## START

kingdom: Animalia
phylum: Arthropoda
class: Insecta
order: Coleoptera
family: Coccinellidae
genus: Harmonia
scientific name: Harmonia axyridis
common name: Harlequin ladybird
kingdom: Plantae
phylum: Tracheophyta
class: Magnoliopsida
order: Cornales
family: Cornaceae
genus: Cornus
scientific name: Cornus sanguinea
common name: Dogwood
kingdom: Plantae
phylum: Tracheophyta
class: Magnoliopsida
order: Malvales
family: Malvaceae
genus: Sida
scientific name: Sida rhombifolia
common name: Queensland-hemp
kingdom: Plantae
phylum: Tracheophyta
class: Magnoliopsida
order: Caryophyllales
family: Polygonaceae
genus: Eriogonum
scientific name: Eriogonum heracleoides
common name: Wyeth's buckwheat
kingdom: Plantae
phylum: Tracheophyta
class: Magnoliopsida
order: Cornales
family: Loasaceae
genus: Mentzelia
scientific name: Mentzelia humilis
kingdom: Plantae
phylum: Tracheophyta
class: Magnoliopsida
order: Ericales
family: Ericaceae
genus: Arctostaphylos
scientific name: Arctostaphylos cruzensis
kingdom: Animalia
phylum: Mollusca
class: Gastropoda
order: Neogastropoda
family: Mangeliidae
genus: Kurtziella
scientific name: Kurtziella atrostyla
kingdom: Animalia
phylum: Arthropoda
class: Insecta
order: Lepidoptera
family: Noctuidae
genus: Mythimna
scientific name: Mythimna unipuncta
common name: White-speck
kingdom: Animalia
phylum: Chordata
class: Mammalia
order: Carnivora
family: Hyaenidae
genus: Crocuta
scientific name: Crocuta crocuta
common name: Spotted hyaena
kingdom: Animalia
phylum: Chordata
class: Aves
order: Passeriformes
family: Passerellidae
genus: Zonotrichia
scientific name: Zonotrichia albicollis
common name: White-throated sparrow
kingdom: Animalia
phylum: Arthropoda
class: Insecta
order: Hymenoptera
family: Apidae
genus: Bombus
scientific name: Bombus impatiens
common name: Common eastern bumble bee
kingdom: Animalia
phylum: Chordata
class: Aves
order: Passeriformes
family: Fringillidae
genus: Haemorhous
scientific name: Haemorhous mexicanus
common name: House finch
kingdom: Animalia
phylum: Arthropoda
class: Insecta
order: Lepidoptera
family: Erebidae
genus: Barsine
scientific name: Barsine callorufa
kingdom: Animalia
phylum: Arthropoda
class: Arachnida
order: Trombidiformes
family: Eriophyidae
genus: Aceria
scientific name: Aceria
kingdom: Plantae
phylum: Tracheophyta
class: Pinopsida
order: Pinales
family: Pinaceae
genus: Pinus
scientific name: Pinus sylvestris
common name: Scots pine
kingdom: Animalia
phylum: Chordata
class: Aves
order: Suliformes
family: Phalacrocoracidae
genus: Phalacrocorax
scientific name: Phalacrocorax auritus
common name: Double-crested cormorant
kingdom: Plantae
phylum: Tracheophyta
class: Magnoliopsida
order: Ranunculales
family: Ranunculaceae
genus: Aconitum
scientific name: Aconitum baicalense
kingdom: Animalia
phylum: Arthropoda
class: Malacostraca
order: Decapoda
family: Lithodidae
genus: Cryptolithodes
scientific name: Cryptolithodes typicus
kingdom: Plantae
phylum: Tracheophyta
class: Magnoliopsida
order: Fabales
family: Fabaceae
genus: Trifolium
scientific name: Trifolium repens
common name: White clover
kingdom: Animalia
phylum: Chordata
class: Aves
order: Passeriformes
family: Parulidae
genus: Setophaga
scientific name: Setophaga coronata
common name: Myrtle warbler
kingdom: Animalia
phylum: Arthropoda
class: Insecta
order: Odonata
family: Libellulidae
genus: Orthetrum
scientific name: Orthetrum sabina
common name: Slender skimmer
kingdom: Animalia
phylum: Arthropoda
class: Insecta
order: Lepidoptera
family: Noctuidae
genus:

## END

Copy every line of the data above word for word, keeping the original order.

SOLUTION BELOW:
kingdom: Animalia
phylum: Arthropoda
class: Insecta
order: Coleoptera
family: Coccinellidae
genus: Harmonia
scientific name: Harmonia axyridis
common name: Harlequin ladybird
kingdom: Plantae
phylum: Tracheophyta
class: Magnoliopsida
order: Cornales
family: Cornaceae
genus: Cornus
scientific name: Cornus sanguinea
common name: Dogwood
kingdom: Plantae
phylum: Tracheophyta
class: Magnoliopsida
order: Malvales
family: Malvaceae
genus: Sida
scientific name: Sida rhombifolia
common name: Queensland-hemp
kingdom: Plantae
phylum: Tracheophyta
class: Magnoliopsida
order: Caryophyllales
family: Polygonaceae
genus: Eriogonum
scientific name: Eriogonum heracleoides
common name: Wyeth's buckwheat
kingdom: Plantae
phylum: Tracheophyta
class: Magnoliopsida
order: Cornales
family: Loasaceae
genus: Mentzelia
scientific name: Mentzelia humilis
kingdom: Plantae
phylum: Tracheophyta
class: Magnoliopsida
order: Ericales
family: Ericaceae
genus: Arctostaphylos
scientific name: Arctostaphylos cruzensis
kingdom: Animalia
phylum: Mollusca
class: Gastropoda
order: Neogastropoda
family: Mangeliidae
genus: Kurtziella
scientific name: Kurtziella atrostyla
kingdom: Animalia
phylum: Arthropoda
class: Insecta
order: Lepidoptera
family: Noctuidae
genus: Mythimna
scientific name: Mythimna unipuncta
common name: White-speck
kingdom: Animalia
phylum: Chordata
class: Mammalia
order: Carnivora
family: Hyaenidae
genus: Crocuta
scientific name: Crocuta crocuta
common name: Spotted hyaena
kingdom: Animalia
phylum: Chordata
class: Aves
order: Passeriformes
family: Passerellidae
genus: Zonotrichia
scientific name: Zonotrichia albicollis
common name: White-throated sparrow
kingdom: Animalia
phylum: Arthropoda
class: Insecta
order: Hymenoptera
family: Apidae
genus: Bombus
scientific name: Bombus impatiens
common name: Common eastern bumble bee
kingdom: Animalia
phylum: Chordata
class: Aves
order: Passeriformes
family: Fringillidae
genus: Haemorhous
scientific name: Haemorhous mexicanus
common name: House finch
kingdom: Animalia
phylum: Arthropoda
class: Insecta
order: Lepidoptera
family: Erebidae
genus: Barsine
scientific name: Barsine callorufa
kingdom: Animalia
phylum: Arthropoda
class: Arachnida
order: Trombidiformes
family: Eriophyidae
genus: Aceria
scientific name: Aceria
kingdom: Plantae
phylum: Tracheophyta
class: Pinopsida
order: Pinales
family: Pinaceae
genus: Pinus
scientific name: Pinus sylvestris
common name: Scots pine
kingdom: Animalia
phylum: Chordata
class: Aves
order: Suliformes
family: Phalacrocoracidae
genus: Phalacrocorax
scientific name: Phalacrocorax auritus
common name: Double-crested cormorant
kingdom: Plantae
phylum: Tracheophyta
class: Magnoliopsida
order: Ranunculales
family: Ranunculaceae
genus: Aconitum
scientific name: Aconitum baicalense
kingdom: Animalia
phylum: Arthropoda
class: Malacostraca
order: Decapoda
family: Lithodidae
genus: Cryptolithodes
scientific name: Cryptolithodes typicus
kingdom: Plantae
phylum: Tracheophyta
class: Magnoliopsida
order: Fabales
family: Fabaceae
genus: Trifolium
scientific name: Trifolium repens
common name: White clover
kingdom: Animalia
phylum: Chordata
class: Aves
order: Passeriformes
family: Parulidae
genus: Setophaga
scientific name: Setophaga coronata
common name: Myrtle warbler
kingdom: Animalia
phylum: Arthropoda
class: Insecta
order: Odonata
family: Libellulidae
genus: Orthetrum
scientific name: Orthetrum sabina
common name: Slender skimmer
kingdom: Animalia
phylum: Arthropoda
class: Insecta
order: Lepidoptera
family: Noctuidae
genus:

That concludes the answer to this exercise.